FG: front glass plate, BP: rear plate, Sx, Sy: display discharge electrode, W: writing electrode, DL: coated dielectric, P
H: phosphor.

 ─────────────────────────────────────────────────── ─── Continuation of the front page (72) Inventor Tatsumasa Yokoi, 1-3-1, Noritake Shinmachi, Nishi-ku, Nagoya-shi, Aichi Noritake Company Limited Limited 36 (72) Inventor Naoya Kikuchi 3-chome, Noritake-shinmachi, Nishi-ku, Nagoya, Aichi 1-36 Noritake Company Limited (72) Inventor Masaaki Ito 3-36 Noritake Shinmachi, Nishi-ku, Nagoya-shi Aichi Prefecture Noritake Company Limited

Claims (6)

[Claims] 1. A discharge electrode covered with a dielectric is formed in a container containing a discharge gas, and a protective layer on the discharge surface is formed by chemical formula AX represented by the following 1) or 2) or its thermal decomposition.

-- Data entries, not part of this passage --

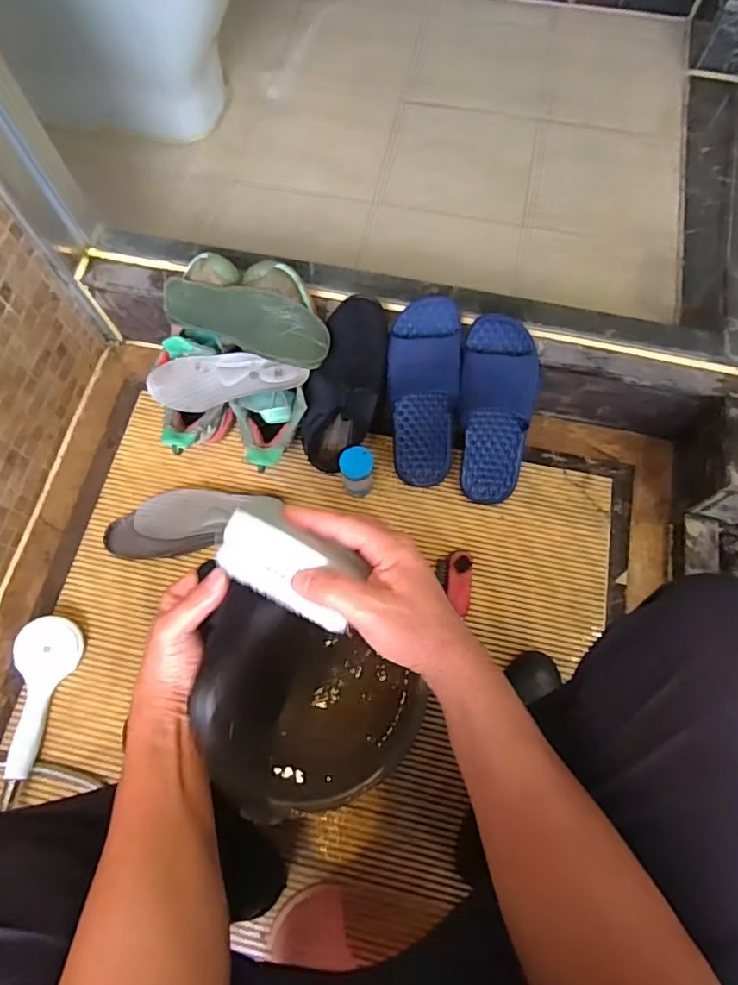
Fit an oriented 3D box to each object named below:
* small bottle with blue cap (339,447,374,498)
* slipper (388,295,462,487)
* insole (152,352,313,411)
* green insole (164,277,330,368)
[{"bbox_3d":[-0.017,-0.027,0.838,0.048,0.101,0.045,0,69,0],"label":"small bottle with blue cap"},{"bbox_3d":[0.078,-0.139,0.815,0.102,0.057,0.274,1,114,0],"label":"slipper"},{"bbox_3d":[-0.201,-0.158,0.781,0.223,0.012,0.072,-4,103,7],"label":"insole"},{"bbox_3d":[-0.173,-0.245,0.772,0.242,0.032,0.081,20,112,8],"label":"green insole"}]

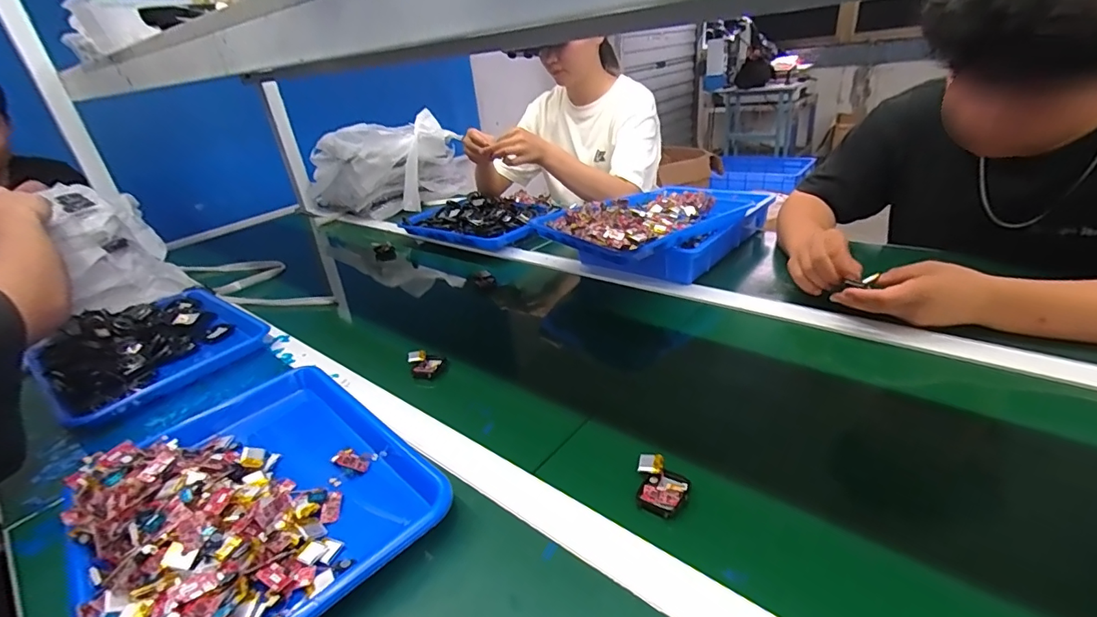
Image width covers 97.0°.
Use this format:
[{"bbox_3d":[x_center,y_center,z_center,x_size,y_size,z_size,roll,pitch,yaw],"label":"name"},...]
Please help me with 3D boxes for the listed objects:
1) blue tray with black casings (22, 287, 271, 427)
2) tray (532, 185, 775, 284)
[{"bbox_3d":[-0.591,0.051,0.725,0.304,0.052,0.266,18,37,39],"label":"blue tray with black casings"},{"bbox_3d":[0.216,-0.160,0.888,0.441,0.092,0.256,-29,35,-34],"label":"tray"}]

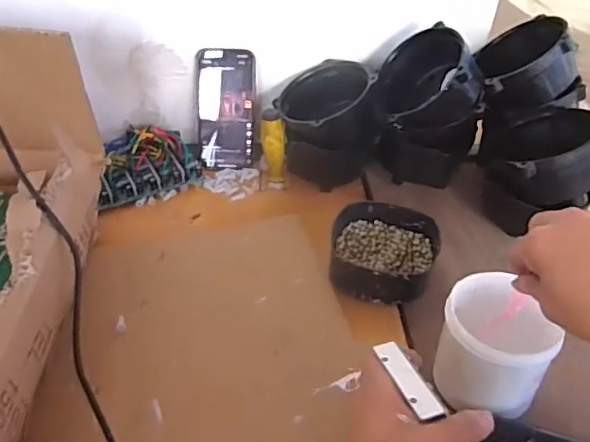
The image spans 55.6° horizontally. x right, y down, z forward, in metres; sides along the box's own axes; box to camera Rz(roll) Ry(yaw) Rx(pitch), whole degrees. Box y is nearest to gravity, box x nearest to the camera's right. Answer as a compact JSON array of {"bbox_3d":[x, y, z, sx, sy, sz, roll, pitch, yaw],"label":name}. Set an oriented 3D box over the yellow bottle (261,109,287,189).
[{"bbox_3d":[-0.029,-0.096,0.753,0.032,0.105,0.026,4,39,2],"label":"yellow bottle"}]

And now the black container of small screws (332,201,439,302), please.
[{"bbox_3d":[0.098,0.036,0.636,0.119,0.042,0.126,12,40,11],"label":"black container of small screws"}]

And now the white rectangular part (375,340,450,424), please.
[{"bbox_3d":[0.084,0.116,0.417,0.019,0.004,0.078,-9,27,-14],"label":"white rectangular part"}]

And a dielectric containing at least one component having a melting point of 850 ° C. or less, and an oxide containing at least one element selected from atomic number 71 or less in Group I to IIIa of the Periodic Table of Elements, and having a porosity A gas discharge tube characterized by being formed as a film of 30% or less. 1) A in the chemical formula is an element capable of forming a dielectric oxide having a melting point of 1000 ° C. or higher. 2) X in the chemical formula is F, Cl, Br, I, SO _{4 ,} NO
It is composed of at least one group selected from each group of _{3 ,} CO _{3 ,} CN and OH. 2. The gas discharge tube according to claim 1, wherein the visible light transmittance of the protective layer is 60% or more, and the electrode and the covering dielectric material are adhered and formed on the inner surface of the display glass constituting the discharge gas container. 3. The gas discharge tube according to claim 1, wherein all of the chemical formula AX is decomposed into oxides, and the protective layer is formed of dielectric powder having a melting point of 1000 ° C. or higher. 4. A dielectric composition in which 100 parts by weight of a dielectric powder and 25 to 70 parts by weight of a liquid vehicle are kneaded, and the powder has an atomic number of 71 in Group I to IIIa of the Periodic Table of Elements. At least one elemental compound selected from the following is included, and the chemical formula A represented by the following 1) or 2)
A dielectric composition comprising at least one component of X or a thermal decomposition product thereof having a melting point of 850 ° C. or lower. 1) A in the chemical formula is an element that can form an oxide dielectric having a melting point of 1000 ° C. or higher. 2) X in the chemical formula is F, Cl, Br, I, SO _{4 ,} NO
It is composed of at least one group selected from each group of _{3 ,} CO _{3 ,} CN and OH. 5. The dielectric composition according to claim 4, wherein A in the chemical formula contains at least one element selected from atomic numbers 71 and less in the groups I to IIIa of the periodic table of elements. 6. The powder according to claim 4 or 5, wherein all powders have the chemical formula AX or a thermal decomposition product thereof at 850 ° C.
An oxide containing at least one element selected from the atomic number 71 or less in the group I to IIIa of the Periodic Table of Elements is decomposed and produced from the melt, which is composed of components having the following melting points, and is visible in the deposited film. A dielectric composition capable of having a light transmittance of 60% or more.